The following Open Records Decisions were issued by the Office of the Attorney General Feb. 9-13:
1. 09-ORD-025 (Boyd County)
Records in the custody of circuit court clerks are properly characterized as court records and are not governed by the Open Records Act. The Attorney General has long recognized that circuit court clerks are not subject to the provisions of the Open Records Act. Consequently, the Boyd Circuit Court Clerk cannot be said to have violated the act.
2. 09-ORD-026 (Graves County)
Although the record contains insufficient evidence to conclusively determine whether it violated KRS 61.880(1) in the disposition of a request for records, Graves County School District clearly violated KRS 61.872(1) in referring requesters to its website for a copy of its policies and procedures manual rather than affording them an opportunity to conduct on-site inspection or mailing them a copy of the manual upon prepayment of copying and postage charges.
3. 09-ORD-027 (Franklin County)
Insofar as the Cabinet for Health and Family Services initially failed to briefly explain how the cited exception applied to the records being withheld, the agency violated KRS 61.880(1); however, the cabinet provided the investigative records once final action was taken and the records were no longer preliminary. Redaction of social security numbers, dates of birth, home addresses, race and gender information, interview questions and answers, information regarding unsuccessful applicants, and college transcript information on the basis of KRS 61.878(1)(a) is consistent with governing precedents.

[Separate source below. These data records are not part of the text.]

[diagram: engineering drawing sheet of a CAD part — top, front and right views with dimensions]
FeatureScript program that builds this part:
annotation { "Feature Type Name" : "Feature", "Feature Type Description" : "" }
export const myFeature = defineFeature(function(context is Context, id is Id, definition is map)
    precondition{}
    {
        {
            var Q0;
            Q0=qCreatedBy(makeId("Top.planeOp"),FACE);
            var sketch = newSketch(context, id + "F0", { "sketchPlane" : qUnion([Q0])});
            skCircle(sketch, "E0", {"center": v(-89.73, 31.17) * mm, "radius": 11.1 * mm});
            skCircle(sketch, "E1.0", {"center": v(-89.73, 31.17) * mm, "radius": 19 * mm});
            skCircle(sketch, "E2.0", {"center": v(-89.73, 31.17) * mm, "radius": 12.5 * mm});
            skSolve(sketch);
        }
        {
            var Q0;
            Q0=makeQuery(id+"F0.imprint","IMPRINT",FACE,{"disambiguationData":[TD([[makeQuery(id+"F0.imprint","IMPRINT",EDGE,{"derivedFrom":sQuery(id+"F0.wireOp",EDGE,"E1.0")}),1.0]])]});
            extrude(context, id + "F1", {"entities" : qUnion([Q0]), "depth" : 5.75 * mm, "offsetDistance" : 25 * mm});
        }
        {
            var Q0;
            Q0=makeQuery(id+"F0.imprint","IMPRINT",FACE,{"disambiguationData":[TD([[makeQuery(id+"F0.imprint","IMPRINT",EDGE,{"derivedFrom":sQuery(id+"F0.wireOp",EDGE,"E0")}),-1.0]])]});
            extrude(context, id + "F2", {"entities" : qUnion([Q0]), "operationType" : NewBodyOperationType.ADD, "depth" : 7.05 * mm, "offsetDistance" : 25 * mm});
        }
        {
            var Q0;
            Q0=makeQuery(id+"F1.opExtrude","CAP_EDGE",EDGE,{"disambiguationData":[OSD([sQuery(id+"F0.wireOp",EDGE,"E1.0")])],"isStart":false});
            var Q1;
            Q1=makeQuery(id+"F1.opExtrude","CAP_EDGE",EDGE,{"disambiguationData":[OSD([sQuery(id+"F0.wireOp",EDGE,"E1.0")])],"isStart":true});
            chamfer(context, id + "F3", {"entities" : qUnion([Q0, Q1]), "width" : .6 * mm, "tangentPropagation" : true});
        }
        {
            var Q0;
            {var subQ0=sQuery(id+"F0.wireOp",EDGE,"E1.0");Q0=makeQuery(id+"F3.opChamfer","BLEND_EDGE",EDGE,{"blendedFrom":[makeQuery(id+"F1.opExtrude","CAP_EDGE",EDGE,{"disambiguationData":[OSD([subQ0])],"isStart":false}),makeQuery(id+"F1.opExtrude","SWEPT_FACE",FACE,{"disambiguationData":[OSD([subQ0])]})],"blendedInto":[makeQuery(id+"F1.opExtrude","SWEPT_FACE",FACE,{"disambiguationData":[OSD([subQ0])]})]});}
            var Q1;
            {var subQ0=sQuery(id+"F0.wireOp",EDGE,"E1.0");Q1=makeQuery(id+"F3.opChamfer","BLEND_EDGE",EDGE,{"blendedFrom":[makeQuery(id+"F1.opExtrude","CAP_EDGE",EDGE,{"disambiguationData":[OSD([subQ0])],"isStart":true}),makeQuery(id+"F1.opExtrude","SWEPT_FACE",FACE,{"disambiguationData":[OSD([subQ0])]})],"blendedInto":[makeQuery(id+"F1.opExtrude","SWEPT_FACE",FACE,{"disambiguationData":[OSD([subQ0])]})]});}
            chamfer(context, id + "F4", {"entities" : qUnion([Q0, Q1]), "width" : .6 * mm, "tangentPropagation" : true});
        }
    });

4. 09-ORD-028 (Oldham County)
City of LaGrange committed a procedural violation of the Open Records Act by not responding to a request within three days. Assuming the request was for a commercial purpose, the city’s fee of $4 for property tax information was reasonable under KRS 61.874(4)(a) as it was used to offset the city’s high cost of acquiring the records. If the purpose was not commercial, however, the fee should not exceed ten cents per page. The hostile attitude of a person requesting records does not allow the agency to impose an unreasonable burden under KRS 61.872(6).
5. 09-ORD-029 (Franklin County)
Decision adopting 07-ORD-190 regarding the statutory obligations of a public agency upon receipt of a request for nonexistent records and those which it does not possess; a public agency cannot produce that which it does not have nor does a public agency have to "prove a negative" in order to refute a claim that certain records exist under the rule announced in Bowling v. Lexington-Fayette Urban County Government, Ky., 172 S.W.3d 333, 340-41 (2005). In providing the requester with the name of the custodial agency, the Kentucky State Police substantially complied with KRS 61.872(4).
6. 09-ORD-030 (Franklin County)
Because requested investigative records related to an ongoing collateral attack on a criminal conviction, in which the requester was seeking to obtain post-conviction relief from the underlying conviction, which was therefore not final for purposes of the Open Records Act, the Kentucky State Police properly denied requests under authority of KRS 61.878(1)(h) and KRS 17.150(2).